Редкий и удивительный человек мой отец. Родись он на Севере, он мог бы, я думаю, стать радикалом старой закваски. А так – добрый англиканец, волей обстоятельств очутившийся в самом жестоковыйном приходе по сю сторону Кентербери,[8] – он умудрялся поддерживать шаткое равновесие между своей искренней набожностью, с одной стороны, и широкими человечными взглядами – с другой, и эта трудная работа сделала его, наверно, единственным подлинным либералом из всех, кого я знал. Быть таким в Нью-Йорке – проще простого, но на Юге это не всякому крепкому человеку по плечу. Он жаждал мудрости, понимания, как другие жаждут известности и денег, и думаю, что в большой мере достиг и того и другого. Он был одним из немногих в Порт-Уорике, кто прочел на своем веку книгу.
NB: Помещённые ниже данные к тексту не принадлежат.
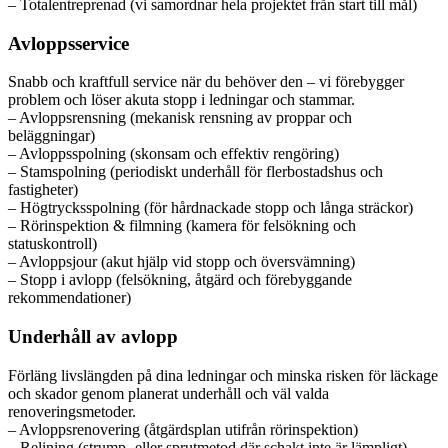
– Totalentreprenad (vi samordnar hela projektet från start till mål)
Avloppsservice
Snabb och kraftfull service när du behöver den – vi förebygger
problem och löser akuta stopp i ledningar och stammar.
– Avloppsrensning (mekanisk rensning av proppar och
beläggningar)
– Avloppsspolning (skonsam och effektiv rengöring)
– Stamspolning (periodiskt underhåll för flerbostadshus och
fastigheter)
– Högtrycksspolning (för hårdnackade stopp och långa sträckor)
– Rörinspektion & filmning (kamera för felsökning och
statuskontroll)
– Avloppsjour (akut hjälp vid stopp och översvämning)
– Stopp i avlopp (felsökning, åtgärd och förebyggande
rekommendationer)
Underhåll av avlopp
Förläng livslängden på dina ledningar och minska risken för läckage
och skador genom planerat underhåll och väl valda
renoveringsmetoder.
– Avloppsrenovering (åtgärdsplan utifrån rörinspektion)
– Relining (strump- eller sprutmetod där schakt inte är lämpligt)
Возраст чуть согнул и подсушил его – но не жизнь, и в моих глазах он вырастал все больше. Я никогда не встречал более порядочного человека, и если в последние годы речи его иногда бывали раздраженными, нравоучительными и многословными, то я могу это понять, ибо предмет его гнева – низость и лицемерие – стал непомерным даже для человека его стати. «Сын, жизнь есть поиски справедливости», – сказал мне этот старый чертежник и даже не подумал смутиться перед огромностью своего изречения. Теперь я знаю: он ее так и не отыскал; но гораздо важнее, наверное, то, что в своих одиноких поисках он шел через погибели любви, через скорби радости.
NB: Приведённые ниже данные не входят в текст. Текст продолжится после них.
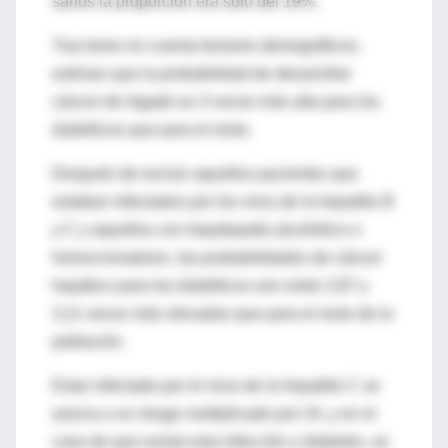
sanos la proporción era sólo del 19%.
Tras tener en cuenta factores demográficos,
estiman que la probabilidad de desarrollar
cáncer de hígado es 3 veces más alta para los
diabéticos que para el resto.
Después de excluir aquellos pacientes que
estaban infectados por los virus de la hepatitis B
y C y aquellos con hepatopatía alcohólico o
hemocromatosis, las probabilidades de cáncer
hepático para los diabéticos son entre 2,87 y
3,11 veces más elevadas que para el resto de la
población.
Estar infectado por el virus de la hepatitis C se
asocia a un riesgo multiplicado por 24, y en el
caso de que exista esta infección y diabetes, se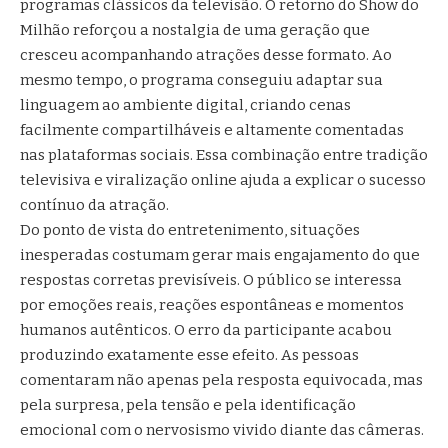
programas clássicos da televisão. O retorno do Show do
Milhão reforçou a nostalgia de uma geração que
cresceu acompanhando atrações desse formato. Ao
mesmo tempo, o programa conseguiu adaptar sua
linguagem ao ambiente digital, criando cenas
facilmente compartilháveis e altamente comentadas
nas plataformas sociais. Essa combinação entre tradição
televisiva e viralização online ajuda a explicar o sucesso
contínuo da atração.
Do ponto de vista do entretenimento, situações
inesperadas costumam gerar mais engajamento do que
respostas corretas previsíveis. O público se interessa
por emoções reais, reações espontâneas e momentos
humanos autênticos. O erro da participante acabou
produzindo exatamente esse efeito. As pessoas
comentaram não apenas pela resposta equivocada, mas
pela surpresa, pela tensão e pela identificação
emocional com o nervosismo vivido diante das câmeras.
– Кажется, Питер, я становлюсь парией в этом городе, – продолжал он (мы уже два квартала ехали на второй скорости, и мне пришлось напомнить ему, чтобы он переключил), – кажется, я привык давать волю языку, но вот уже скоро сорок лет, как я пытаюсь сказать им правду. И что получается? А вот что получается. Является этот невежда генерал с младенческой улыбкой, который приобретает веру и читает книжки про ковбоев, и они выбирают его президентом. А между тем кому они раньше всего обязаны своими красивенькими домиками, своими «бьюиками»? Никакому не генералу. Франклину Рузвельту – вот кому, и они тут же отрекаются от его принципов, от его стараний сделать жизнь лучше – стоило только появиться этой широкой улыбке с пятью звездочками и пообешать им, что с ними ничего не будет, что у них никто не отнимет их побрякушки и безделушки, к которым они приросли пуповиной, что они вечно будут сытыми баловнями и чем старше, тем дряблее, глупее, тупее. Но им, видишь ли, и этого мало. Им подавай все. И вот в штате они раз за разом выбирают этого яблочника-миллионера, который обещает им хорошие дороги и паршивые школы, а главное – что негр никогда не получит того же, что они. Мм-м. – Он угрюмо сжал губы и помотал головой. – Иногда я думаю, что стоики были правы. Хороший выход – перерезать себе горло, коли иначе нельзя.